两人聊了一路,晚上,鲁玉更是专门打电话道一声晚安,然而,第二天是周末,曼曼将电话一直揣在身边,整整一天,他既无短信,也没有电话。
曼曼捏着电话的手心开始发汗,又转凉。
———难道,这就是一场游戏么?
周日白,xx出版社组织了全社人员、发动了三辆车前往北京的五环外的大兴区采摘鲜果。一路上,何曼曼觉得自己的耳朵嗡嗡的,总觉得手机的短信铃声在响,掏出一次,两次,三次,手机依旧像一只怀表,除了报时,不发挥半点手机该具备的功能。
远离了汽车尾气,京的郊区周围全是滴着翡翠明绿的,腻着一层让人倍感奢侈的新鲜。曼曼好奇地张望着,心里开始幻想着和某人一起去采摘的场景,车窗外,葡萄的绿衣叶子薄薄的,一团团锦簇地挂在架子上,紫幽幽的,还披着朦胧纱外套。葡萄……也穿婚纱么?曼曼呆呆地望着,竟想入非非了。
到达目的地之后,单位的全体领导和员工开始手持大剪刀,一串串地采摘架上的葡萄,曼曼和单位的一个三十出头的同事师慧姐共用一个宽大的篮子,一剪子,两剪子,在架间寻觅最成熟的,随时剪一串圆滚的果肉的巨峰。
何曼曼自来不喜欢玫瑰香品种呛喉的甜,巨峰的淡甜肉厚正合适。像爱情,糖太多了,就是不得糖尿病,也得把喉咙呛哑。

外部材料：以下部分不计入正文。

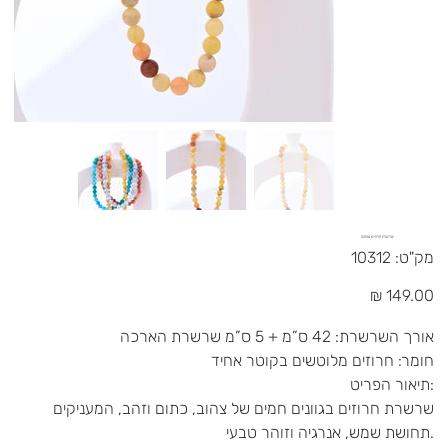
שרשרת חרוזים צהובה
מק"ט
מק"ט:
10312
10312
מחיר
אורך השרשרת: 42 ס”מ + 5 ס”מ שרשרת הארכה
חומר: חרוזים מלוטשים בקוטר אחיד
תיאור הפריט:
שרשרת חרוזים בגוונים חמים של צהוב, כתום וזהב, המעניקים
תחושת שמש, אנרגיה וזוהר טבעי.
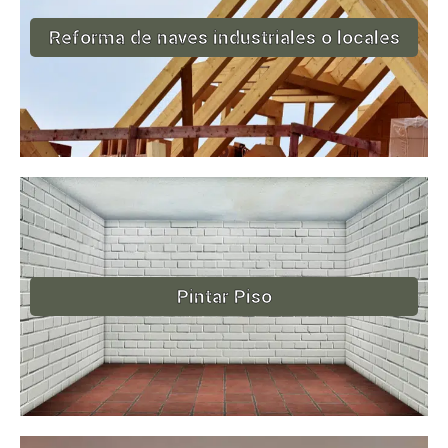
Reforma de naves industriales o locales
Pintar Piso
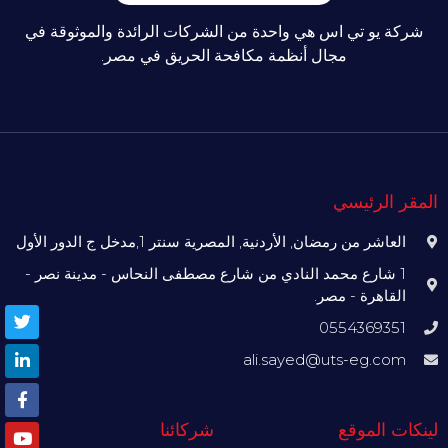
شركة يو تي اس هي واحدة من الشركات الرائدة والموثوقة في
مجال أنظمة مكافحة الحريق في مصر.
المقر الرئيسي
العاشر من رمضان, الأردنية, المصرية سنتر 1,مدخل ج الدور الأول
1 شارع محمد النادي من شارع مصطفى النحاس - مدينة نصر -
القاهرة - مصر.
0554369351
ali.sayed@uts-eg.com
لينكات الموقع
شركائنا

一面想着,曼曼又一次放下剪子,掏出手机,除了馒头庄的一大堆短信,并不见鲁玉有任何的行动。
难道,那就是一场游戏么?
“我真后悔我怎么没非礼你!”
“我是你男朋友!”
想起他这几句匪气十足的话,一种强烈的不祥预感爬上她的脑门,她皱着眉头,再次拿起剪子,咔嚓一声,一串大陀的葡萄被她剪下,以剪断谁的命根子般的力度。
师慧一张薄唇启着,微笑:“小何,等电话呢?”
曼曼脸一红,装出一副不在乎的样子,笑着说:“刚才有短信。”
师慧继续笑着,小巧的眼镜精致灵巧。只见她小巧的眼镜下小小的眼睛熠熠生光,麻利地剪下一串异常丰茂的葡萄:“短信挺多啊,呵呵,有男朋友了?”
曼曼也胡乱剪下一串还没成熟的葡萄,犹豫了一下,说:“慧姐,恩……还没开始。”
师慧来了兴致,放下剪子凑过来问:“怎么样,家哪的?多高啊?他干什么的?”
曼曼不客气地塞一颗葡萄进嘴里,也不管洗没洗,咂巴咂巴,说:“和我是老乡,1米8,是个业务员,人品到现在我还不放心。”
师慧十分热心地拍拍曼曼的胳膊:“没事,和我说说,姐给你分析分析。”
曼曼想了想,说:“他很奇怪,在电话和qq上像个流氓,见到本人的时候,却又有些憨厚,我不知道哪个是他。而且,他长的挺帅,我怕我们不长远。觉得他是耍人。”
师慧十分认真地考虑了一番,整理着篮子里的葡萄,说:“男人帅气也不见得花心呀,不过你说的那个情况,是得认真琢磨琢磨。”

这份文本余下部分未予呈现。